A critical battle for our energy future is unfolding in northern Minnesota, as detailed in a recent Truthout article. At the heart of it is the proposed acquisition of Minnesota Power’s parent company, ALLETE, by two private entities: Global Infrastructure Partners (GIP), wholly owned by BlackRock, and the Canada Pension Plan Investment Board (CPP). PESP provided expert testimony in opposition to the deal and has been working with Minnesota stakeholders including CURE and the Sierra Club in Minnesota to publicly testify and organize against this deal. 

The Truthout piece powerfully articulates many of our key concerns. This acquisition isn’t just a corporate transaction, it’s a profound shift that threatens the affordability, transparency, and accountability of a public utility, and we should all be paying close attention to it. 

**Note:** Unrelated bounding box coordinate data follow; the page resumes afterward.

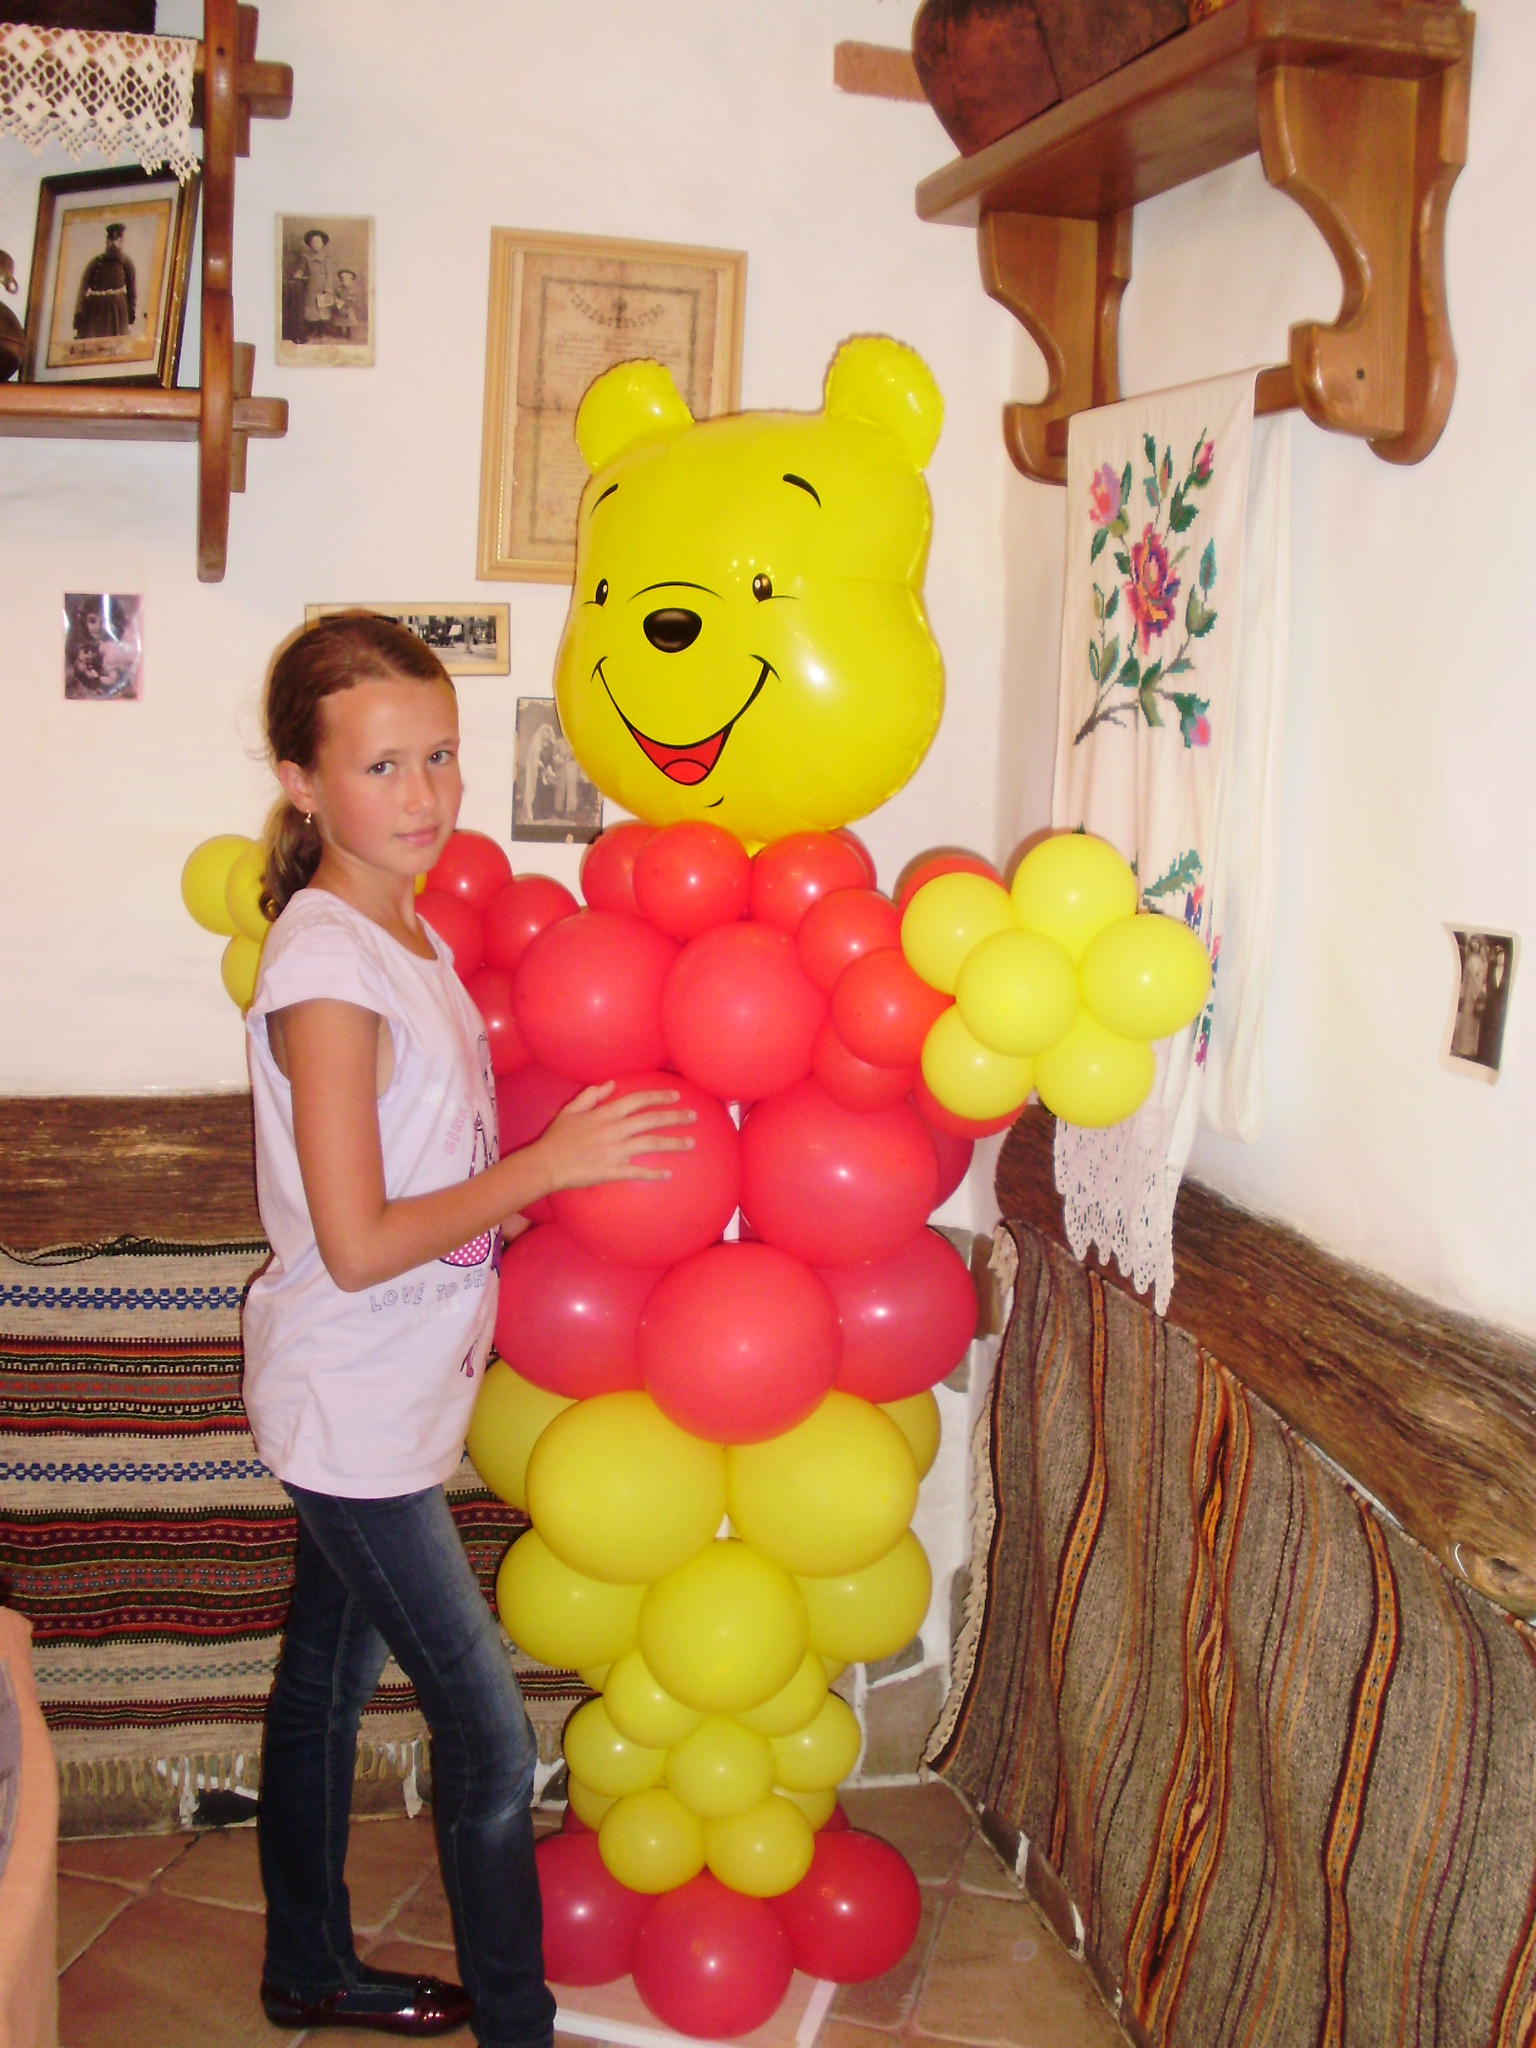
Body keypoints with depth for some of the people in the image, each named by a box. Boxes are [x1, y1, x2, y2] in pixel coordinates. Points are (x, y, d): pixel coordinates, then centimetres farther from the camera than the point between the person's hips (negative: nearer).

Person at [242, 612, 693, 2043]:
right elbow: (356, 1244, -24)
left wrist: (579, 1141, 3)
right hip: (353, 1405, -9)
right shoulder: (325, 968, -23)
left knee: (328, 1677, 23)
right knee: (488, 1735, 0)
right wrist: (553, 1162, -19)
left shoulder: (408, 934, 5)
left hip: (382, 1399, 9)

In the story, Truthout details that ALLETE claims this $6.2 billion deal is essential to secure the capital needed to transition to clean energy and meet Minnesota’s 2040 carbon-free electricity requirement. However, as the story states, “a broad coalition of customers, ratepayer advocates, watchdog organizations, climate groups, local heavy industry, and the Minnesota Attorney General’s Office and Department of Commerce is opposing the deal.” PESP and other organizations like CURE and Sierra Club have pointed out ALLETE’s own SEC filings contradict this claim. The utility has stated it is “well positioned to meet our financing needs due to adequate operating cash flows, available additional working capital, and access to capital markets.” The move to private ownership is not a necessity, but a choice that introduces significant new risks to ALLETE and Minnesota Power customers.

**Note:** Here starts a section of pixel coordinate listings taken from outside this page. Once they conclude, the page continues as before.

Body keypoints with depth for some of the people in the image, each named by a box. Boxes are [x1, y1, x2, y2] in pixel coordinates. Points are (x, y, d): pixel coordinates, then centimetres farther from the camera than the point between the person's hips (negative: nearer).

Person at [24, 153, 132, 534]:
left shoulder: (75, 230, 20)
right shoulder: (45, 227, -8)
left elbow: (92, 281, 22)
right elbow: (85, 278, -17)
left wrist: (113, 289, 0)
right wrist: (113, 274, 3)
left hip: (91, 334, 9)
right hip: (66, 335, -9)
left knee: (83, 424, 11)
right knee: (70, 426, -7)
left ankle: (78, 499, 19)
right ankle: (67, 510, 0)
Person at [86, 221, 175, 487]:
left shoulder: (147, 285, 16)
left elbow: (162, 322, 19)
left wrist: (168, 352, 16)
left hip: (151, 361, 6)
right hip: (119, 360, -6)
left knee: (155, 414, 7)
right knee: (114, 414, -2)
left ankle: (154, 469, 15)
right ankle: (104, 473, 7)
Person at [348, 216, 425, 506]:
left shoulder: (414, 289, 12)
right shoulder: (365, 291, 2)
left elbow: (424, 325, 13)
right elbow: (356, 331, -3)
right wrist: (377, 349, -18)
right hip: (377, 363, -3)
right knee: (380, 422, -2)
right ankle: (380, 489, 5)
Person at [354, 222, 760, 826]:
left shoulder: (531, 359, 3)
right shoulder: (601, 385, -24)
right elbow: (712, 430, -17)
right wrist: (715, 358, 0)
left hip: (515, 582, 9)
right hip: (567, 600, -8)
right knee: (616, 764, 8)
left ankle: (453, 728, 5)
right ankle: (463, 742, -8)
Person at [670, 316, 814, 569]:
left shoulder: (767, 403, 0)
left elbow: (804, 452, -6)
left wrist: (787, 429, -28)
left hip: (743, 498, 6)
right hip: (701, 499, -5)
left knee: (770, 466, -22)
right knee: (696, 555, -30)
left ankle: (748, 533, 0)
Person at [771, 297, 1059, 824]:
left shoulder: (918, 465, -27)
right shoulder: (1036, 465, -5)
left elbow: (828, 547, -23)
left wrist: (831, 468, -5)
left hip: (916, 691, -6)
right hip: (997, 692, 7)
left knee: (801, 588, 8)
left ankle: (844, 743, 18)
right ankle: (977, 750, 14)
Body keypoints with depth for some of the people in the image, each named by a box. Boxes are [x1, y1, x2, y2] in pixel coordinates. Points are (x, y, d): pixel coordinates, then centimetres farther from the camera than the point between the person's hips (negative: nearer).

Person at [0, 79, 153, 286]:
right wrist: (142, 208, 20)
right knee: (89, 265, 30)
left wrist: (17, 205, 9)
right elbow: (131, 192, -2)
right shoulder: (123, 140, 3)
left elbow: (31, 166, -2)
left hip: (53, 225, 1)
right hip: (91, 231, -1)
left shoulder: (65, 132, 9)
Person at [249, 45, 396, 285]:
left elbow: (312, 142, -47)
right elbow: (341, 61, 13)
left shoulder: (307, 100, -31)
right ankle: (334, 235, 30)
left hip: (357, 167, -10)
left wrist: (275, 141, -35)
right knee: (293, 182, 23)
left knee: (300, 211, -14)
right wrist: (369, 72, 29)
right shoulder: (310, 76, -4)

It’s no secret that private equity firms, such as GIP and BlackRock, operate with a focus on maximizing investor returns. As the Truthout story explains, GIP Fund V, which would acquire a 60% stake in Allete, targets a gross investment return of 15-20%, as Jim Baker, PESP’s Executive Director stated in his testimony. Jim also said that this would roughly double the average return of publicly traded utilities. The Citizens Utility Board of Minnesota (CUB) told Truthout that the deal includes an estimated acquisition premium of $600 million to $1.5 billion, which will be distributed directly to ALLETE’s existing shareholders and executives. As the CUB notes, “The captive customers who’ve been paying rates to grow the company don’t receive any of that literal financial benefit associated with the sale. But they do inherit the potential risk of private equity now owning the utility that they have no choice to get their electricity from.” This premium represents a direct cost that could be passed on to consumers with little to no benefits in return. 

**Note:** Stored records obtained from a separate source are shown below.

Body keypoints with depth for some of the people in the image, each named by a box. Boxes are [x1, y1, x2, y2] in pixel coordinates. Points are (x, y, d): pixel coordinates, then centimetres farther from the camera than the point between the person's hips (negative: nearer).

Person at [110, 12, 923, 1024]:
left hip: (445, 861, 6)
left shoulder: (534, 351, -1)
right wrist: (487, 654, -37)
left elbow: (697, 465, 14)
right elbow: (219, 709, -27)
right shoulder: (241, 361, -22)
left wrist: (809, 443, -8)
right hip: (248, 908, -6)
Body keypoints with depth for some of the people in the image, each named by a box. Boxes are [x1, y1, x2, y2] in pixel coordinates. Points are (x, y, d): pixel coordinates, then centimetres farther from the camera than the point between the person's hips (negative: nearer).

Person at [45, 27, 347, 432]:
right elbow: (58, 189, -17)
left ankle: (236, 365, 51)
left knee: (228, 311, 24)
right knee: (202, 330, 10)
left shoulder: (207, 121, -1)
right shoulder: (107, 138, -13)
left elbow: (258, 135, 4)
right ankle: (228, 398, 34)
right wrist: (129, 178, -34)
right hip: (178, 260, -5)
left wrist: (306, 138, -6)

This situation is not isolated. It is part of a trend of private equity firms acquiring control of essential infrastructure – housing, hospitals, telecommunications, and now, our public utilities. “The prospect of a utility that so many folks rely on for access to energy being taken over by a shadowy private equity firm is incredibly concerning,” Alissa Jean Schafer, Climate Director at PESP, told Truthout. And as scholar Brett Christophers warns, “asset managers tend to be particularly ruthless and single-minded in extracting profit from the assets they oversee.” This shift from publicly accountable utilities to privately controlled companies poses a threat to the very foundation of public services, placing unnecessary risks and costs on consumers.

The Administrative Law Judge has a July 15 deadline to release an opinion on the private equity acquisition of ALLETE and Minnesota Power. Following that, the Minnesota PUC will make a decision, which is expected this fall, that will be a critical moment not only for northern Minnesota but also for the broader conversation about who owns and controls our essential services in the U.S. PESP is part of a broad coalition of organizations, customers, advocates, and regulators opposing this deal. We must reject the privatization of our public utilities and demand that our energy future remains transparent and accountable to the communities it serves, not a cash cow for private equity firms.